CONTENT THAT HELPS PEOPLE SEE THINGS DIFFERENTLY
Hi! I’m Olivia! 😄
I was blind from birth until 2016.
I am a:
Content Creator / On Camera Talent
Speaker / Teacher
Technologist
I am from Pittsburgh, Pennsylvania and a graduate of Rutgers University in New Jersey.
I live in Los Angeles and unexpectedly gained global notoriety speaking about my journey on TikTok, Instagram, and YouTube.
My story is one of significant personal transformation, shared with the world to educate, inspire, and engage with others about the realities of daily life, vision, disability, and adaptation.
The Beginning:
I remember being lifted into the doctor’s chair. He moved this cold thing near my face and told me to look through it.
He told me that I was legally blind.
I was 5.
Blindness is a spectrum.
Every blind person is not the same.
I was so nearsighted I could not identify people, walk outside by myself, or watch TV.
At school, the other kids bullied me because I was easy prey.
Some of my teachers treated me as if I were stupid.
I believed them.
I was prescribed 2 inch thick glasses.
It was like wearing a fishbowl over my face.
I would take my best guess at what was going on around me from the faint images I could vaguely perceive.
One day I was in a Sears department store with my Grandmother. I wandered off to find the toy section.

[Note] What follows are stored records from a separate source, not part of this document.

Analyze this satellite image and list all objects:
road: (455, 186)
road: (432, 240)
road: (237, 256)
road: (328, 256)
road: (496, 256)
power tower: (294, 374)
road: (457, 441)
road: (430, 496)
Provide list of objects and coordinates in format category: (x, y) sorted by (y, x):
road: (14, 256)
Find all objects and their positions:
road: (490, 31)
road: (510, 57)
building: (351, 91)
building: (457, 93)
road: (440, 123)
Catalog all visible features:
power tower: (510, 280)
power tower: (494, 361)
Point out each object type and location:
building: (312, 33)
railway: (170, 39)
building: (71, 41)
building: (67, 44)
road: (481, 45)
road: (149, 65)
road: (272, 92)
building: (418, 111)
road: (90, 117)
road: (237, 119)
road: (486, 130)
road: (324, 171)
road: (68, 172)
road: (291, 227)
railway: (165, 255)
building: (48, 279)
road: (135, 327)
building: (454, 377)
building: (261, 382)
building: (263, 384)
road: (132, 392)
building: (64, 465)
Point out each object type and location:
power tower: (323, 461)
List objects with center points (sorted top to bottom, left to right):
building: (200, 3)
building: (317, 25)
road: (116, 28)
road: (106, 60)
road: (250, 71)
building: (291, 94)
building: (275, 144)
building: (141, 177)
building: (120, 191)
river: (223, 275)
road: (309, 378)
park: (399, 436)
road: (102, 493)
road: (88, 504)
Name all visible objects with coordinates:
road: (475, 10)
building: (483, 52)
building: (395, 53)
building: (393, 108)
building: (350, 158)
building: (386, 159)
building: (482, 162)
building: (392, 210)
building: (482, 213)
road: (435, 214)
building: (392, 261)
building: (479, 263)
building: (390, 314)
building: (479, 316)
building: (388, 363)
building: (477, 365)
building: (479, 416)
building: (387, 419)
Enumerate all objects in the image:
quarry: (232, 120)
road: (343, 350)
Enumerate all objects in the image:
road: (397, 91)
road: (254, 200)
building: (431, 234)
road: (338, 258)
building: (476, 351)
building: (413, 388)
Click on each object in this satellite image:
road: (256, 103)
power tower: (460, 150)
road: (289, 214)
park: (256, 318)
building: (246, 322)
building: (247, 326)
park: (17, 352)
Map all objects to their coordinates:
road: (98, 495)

I ran back to who I thought was my Grandmother…it was the face of a complete stranger instead.
This was one moment of many that made me feel always afraid and unsure of my abilities.
I always felt lost.
When I reached age 9, I was given special contact lenses that gave me a small amount of peripheral vision.
I hid in my room and read hundreds of books.
I felt safe there.
I had my imagination.
I wasn’t sure what I wanted to be when I grew up.
Most people assumed I wouldn’t amount to anything.
I vowed to prove them wrong.
When I reached age 34, a new eye doctor mentioned an operation that could possibly improve my vision.
I might lose what little eyesight I had.
I knew I had to take that risk and have the surgery.
It was a success.
One day, I saw a stranger in the mirror and said hello.
That stranger I didn’t recognize was me.
For the first time in my life, I now knew what I looked like.
One time I walked into a restaurant and people turned to look at me.
Before surgery I would have assumed they were staring at me because I was stupid or ugly.
I realized they were simply looking at me, just like they were looking at everyone else.
Everything I thought I knew about the world was wrong.
Life as I knew it was over… and also just beginning.
I didn’t just gain my eyesight – I now had a second chance to live.
And I promised the scared little girl that I was that I would make the most of it.